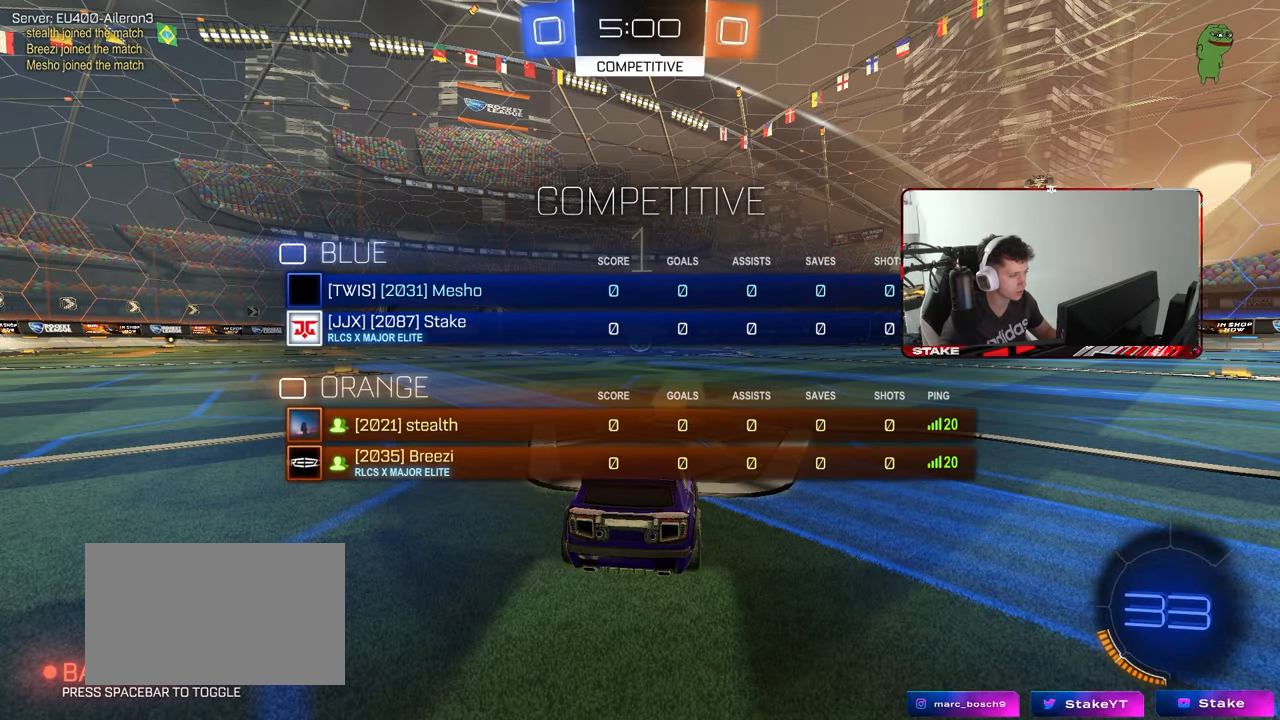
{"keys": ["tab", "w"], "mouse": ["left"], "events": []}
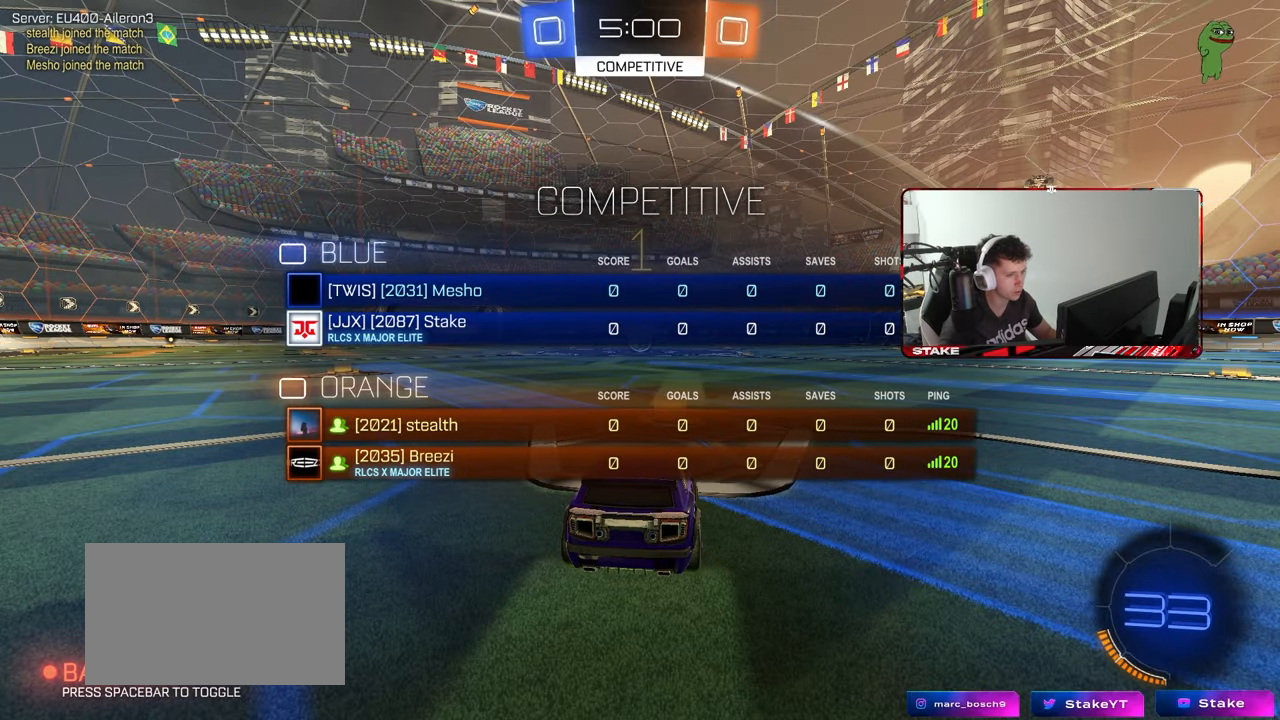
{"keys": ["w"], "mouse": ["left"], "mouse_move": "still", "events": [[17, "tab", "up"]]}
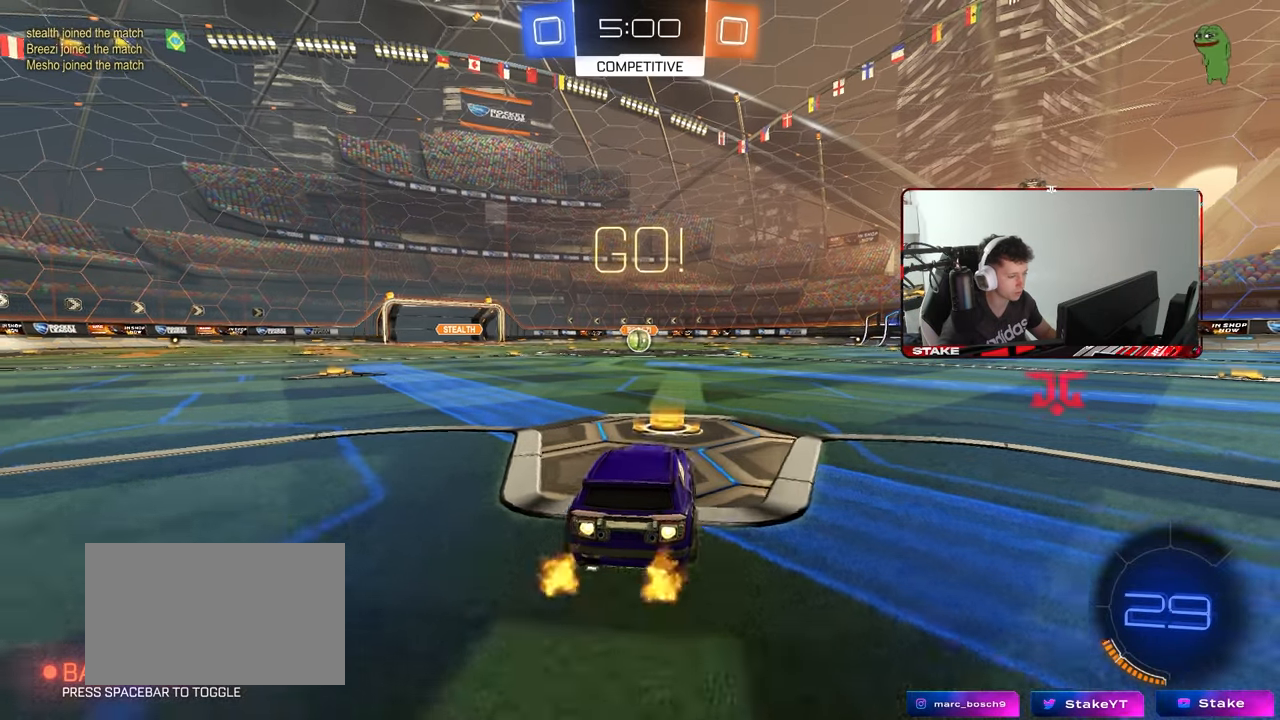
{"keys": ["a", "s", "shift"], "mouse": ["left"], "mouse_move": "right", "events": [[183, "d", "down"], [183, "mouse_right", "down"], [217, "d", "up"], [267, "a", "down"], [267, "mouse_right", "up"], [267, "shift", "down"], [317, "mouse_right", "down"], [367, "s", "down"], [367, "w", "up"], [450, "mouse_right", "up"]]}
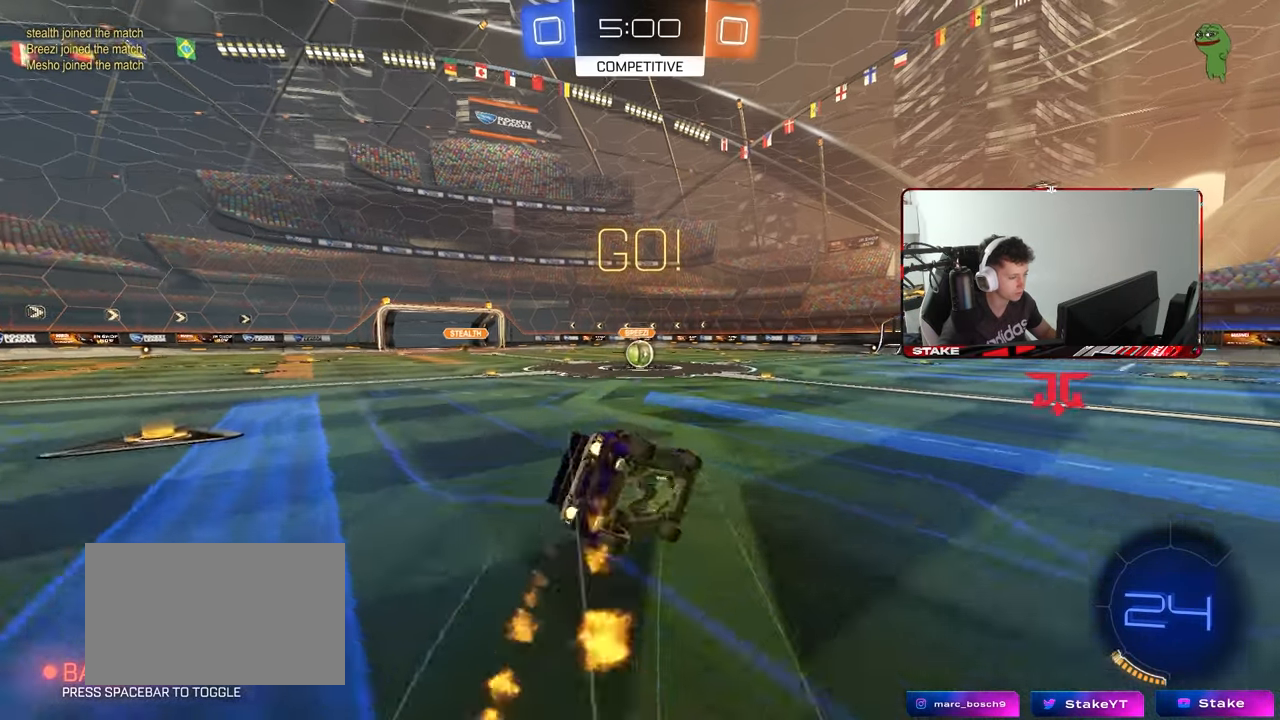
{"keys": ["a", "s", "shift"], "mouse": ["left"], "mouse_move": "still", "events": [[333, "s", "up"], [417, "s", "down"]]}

··········

In your copy, include no pictures; print every line above exactly.

{"keys": ["tab", "w"], "mouse": ["left"], "events": []}
{"keys": ["w"], "mouse": ["left"], "mouse_move": "still", "events": [[17, "tab", "up"]]}
{"keys": ["a", "s", "shift"], "mouse": ["left"], "mouse_move": "right", "events": [[183, "d", "down"], [183, "mouse_right", "down"], [217, "d", "up"], [267, "a", "down"], [267, "mouse_right", "up"], [267, "shift", "down"], [317, "mouse_right", "down"], [367, "s", "down"], [367, "w", "up"], [450, "mouse_right", "up"]]}
{"keys": ["a", "s", "shift"], "mouse": ["left"], "mouse_move": "still", "events": [[333, "s", "up"], [417, "s", "down"]]}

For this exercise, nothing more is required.